= What you have to do =
Quote every line of the items below word for word, leaving out the pictures.

= Extracted data entries =
____

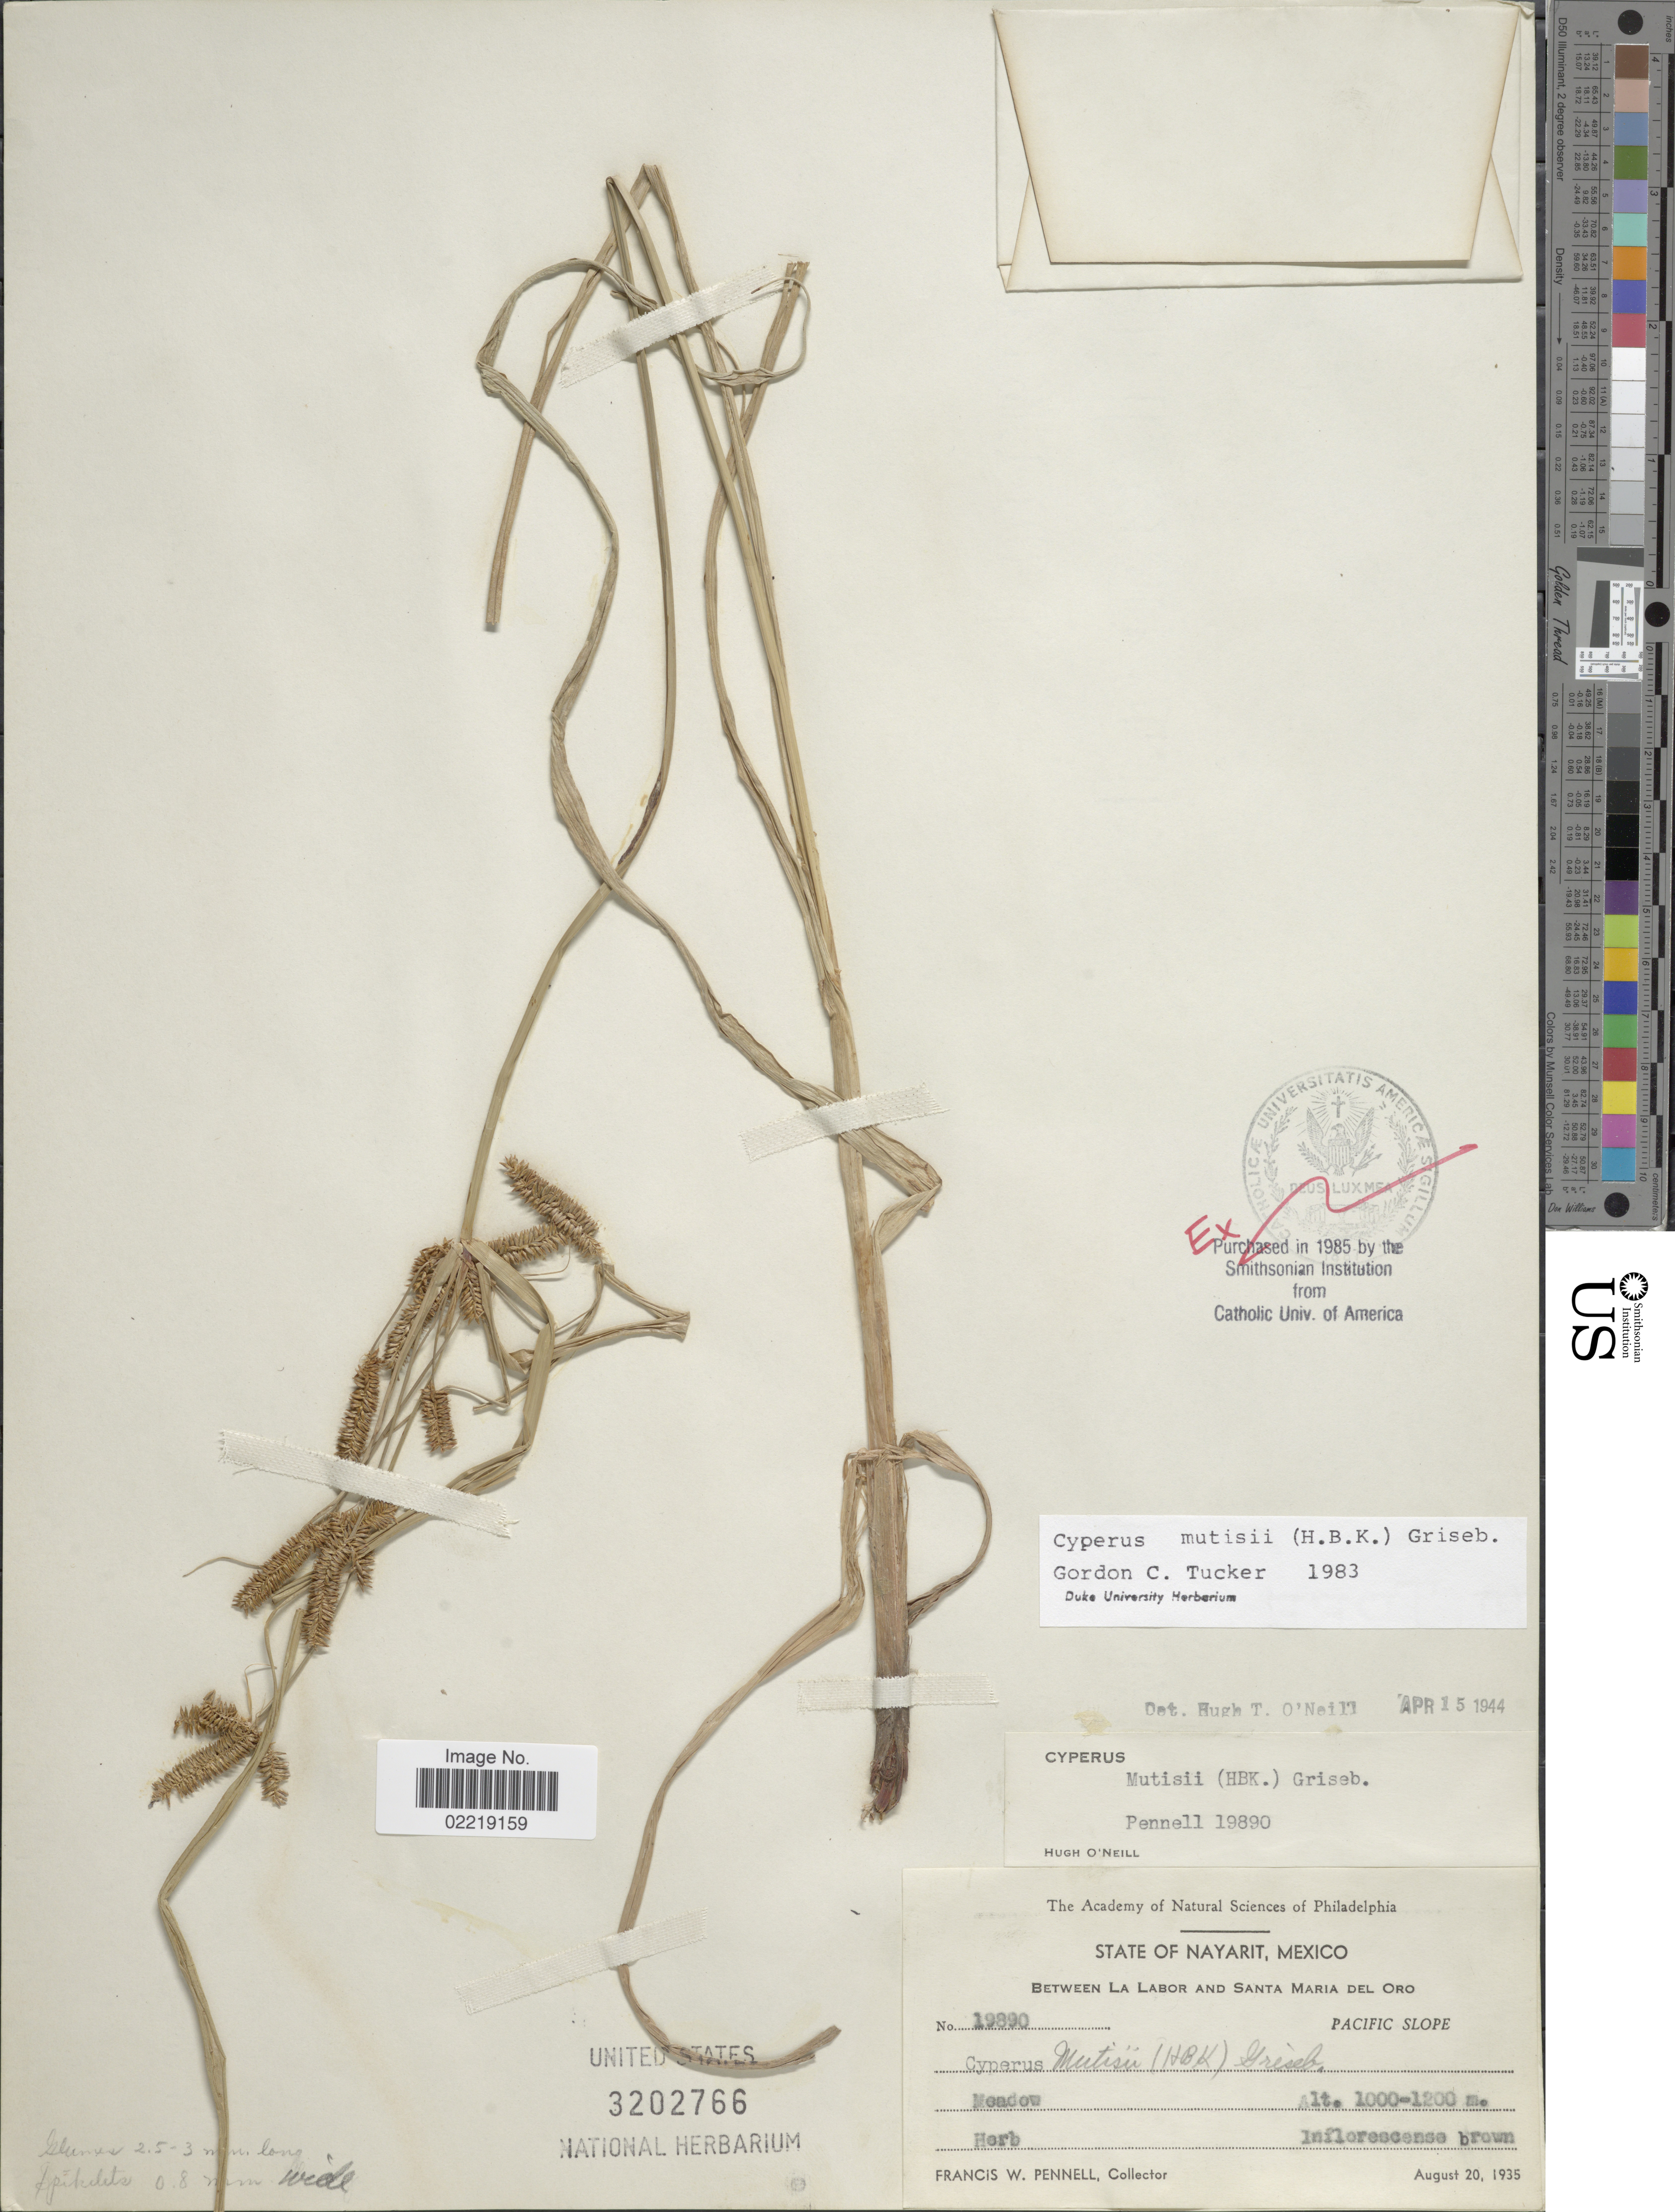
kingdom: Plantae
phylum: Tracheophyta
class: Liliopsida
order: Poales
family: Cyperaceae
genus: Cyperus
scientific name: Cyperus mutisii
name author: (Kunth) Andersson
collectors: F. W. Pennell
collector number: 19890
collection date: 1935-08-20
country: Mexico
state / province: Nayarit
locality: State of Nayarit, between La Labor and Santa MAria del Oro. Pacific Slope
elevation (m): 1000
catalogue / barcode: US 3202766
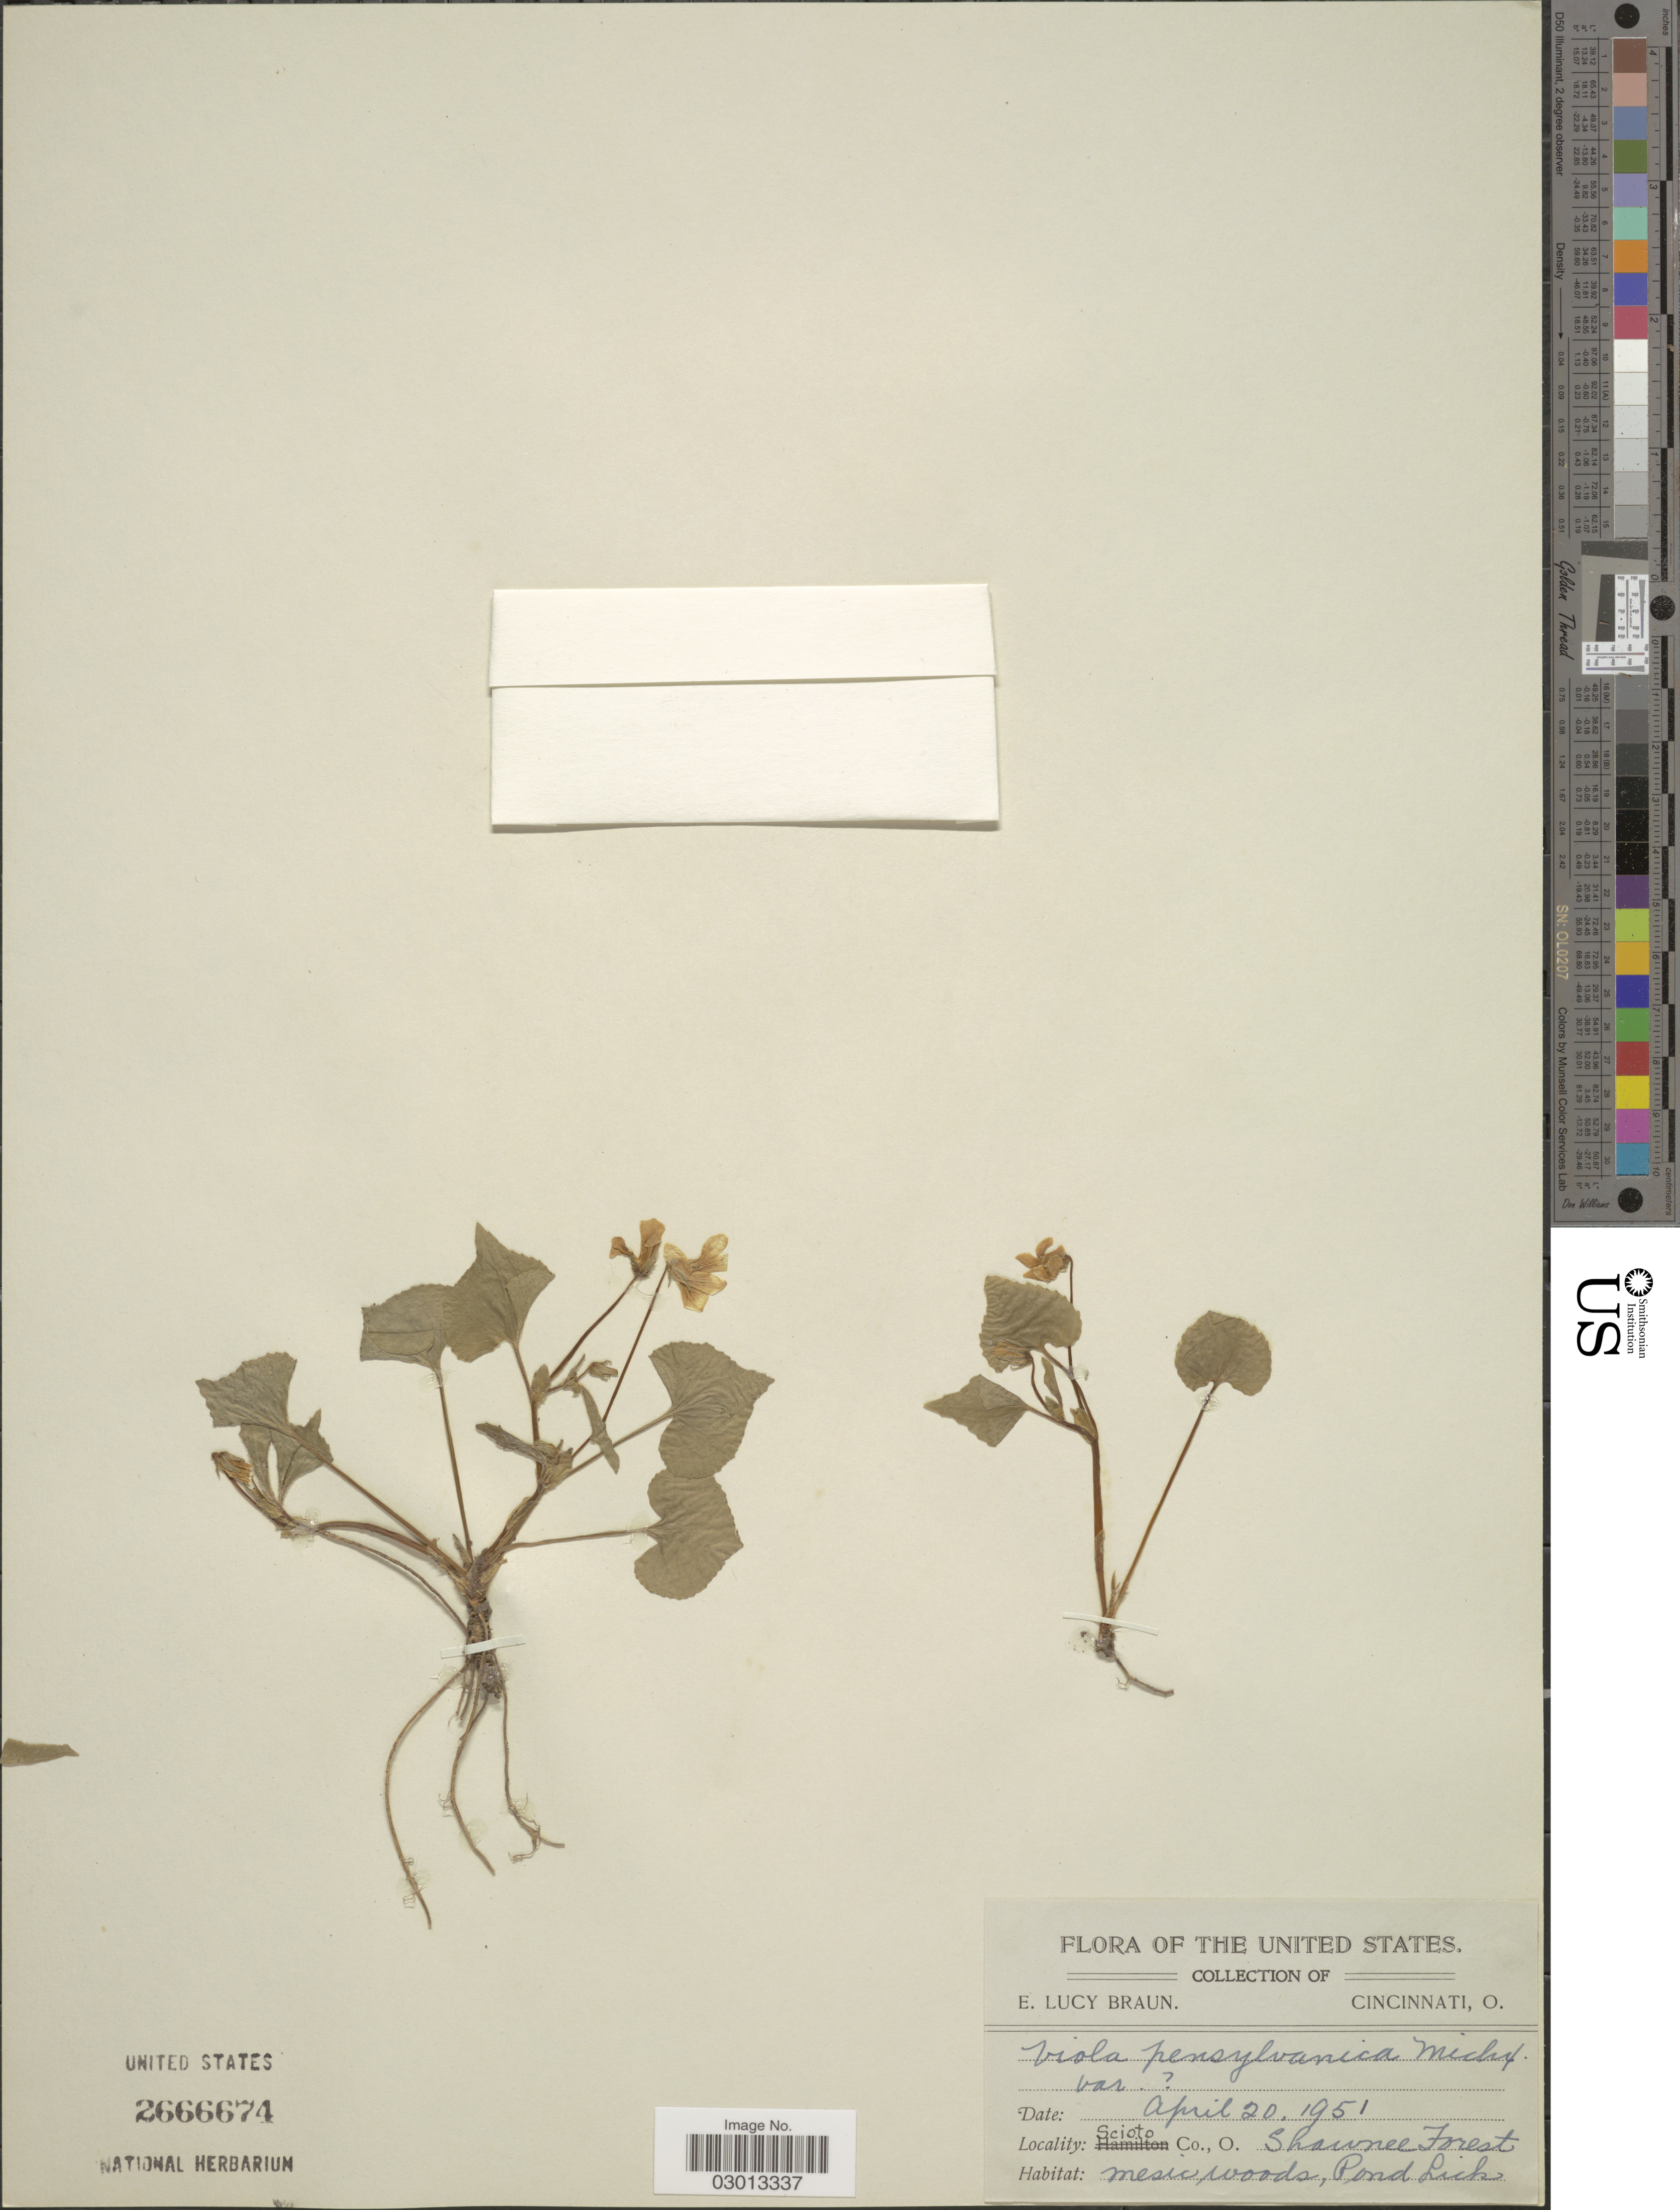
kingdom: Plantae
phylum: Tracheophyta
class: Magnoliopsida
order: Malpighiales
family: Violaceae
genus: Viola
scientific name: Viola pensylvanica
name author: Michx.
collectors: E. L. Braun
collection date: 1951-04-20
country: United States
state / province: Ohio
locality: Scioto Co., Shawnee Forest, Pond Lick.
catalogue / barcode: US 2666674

____

= Solution for this exercise =
kingdom: Plantae
phylum: Tracheophyta
class: Liliopsida
order: Poales
family: Cyperaceae
genus: Cyperus
scientific name: Cyperus mutisii
name author: (Kunth) Andersson
collectors: F. W. Pennell
collector number: 19890
collection date: 1935-08-20
country: Mexico
state / province: Nayarit
locality: State of Nayarit, between La Labor and Santa MAria del Oro. Pacific Slope
elevation (m): 1000
catalogue / barcode: US 3202766
kingdom: Plantae
phylum: Tracheophyta
class: Magnoliopsida
order: Malpighiales
family: Violaceae
genus: Viola
scientific name: Viola pensylvanica
name author: Michx.
collectors: E. L. Braun
collection date: 1951-04-20
country: United States
state / province: Ohio
locality: Scioto Co., Shawnee Forest, Pond Lick.
catalogue / barcode: US 2666674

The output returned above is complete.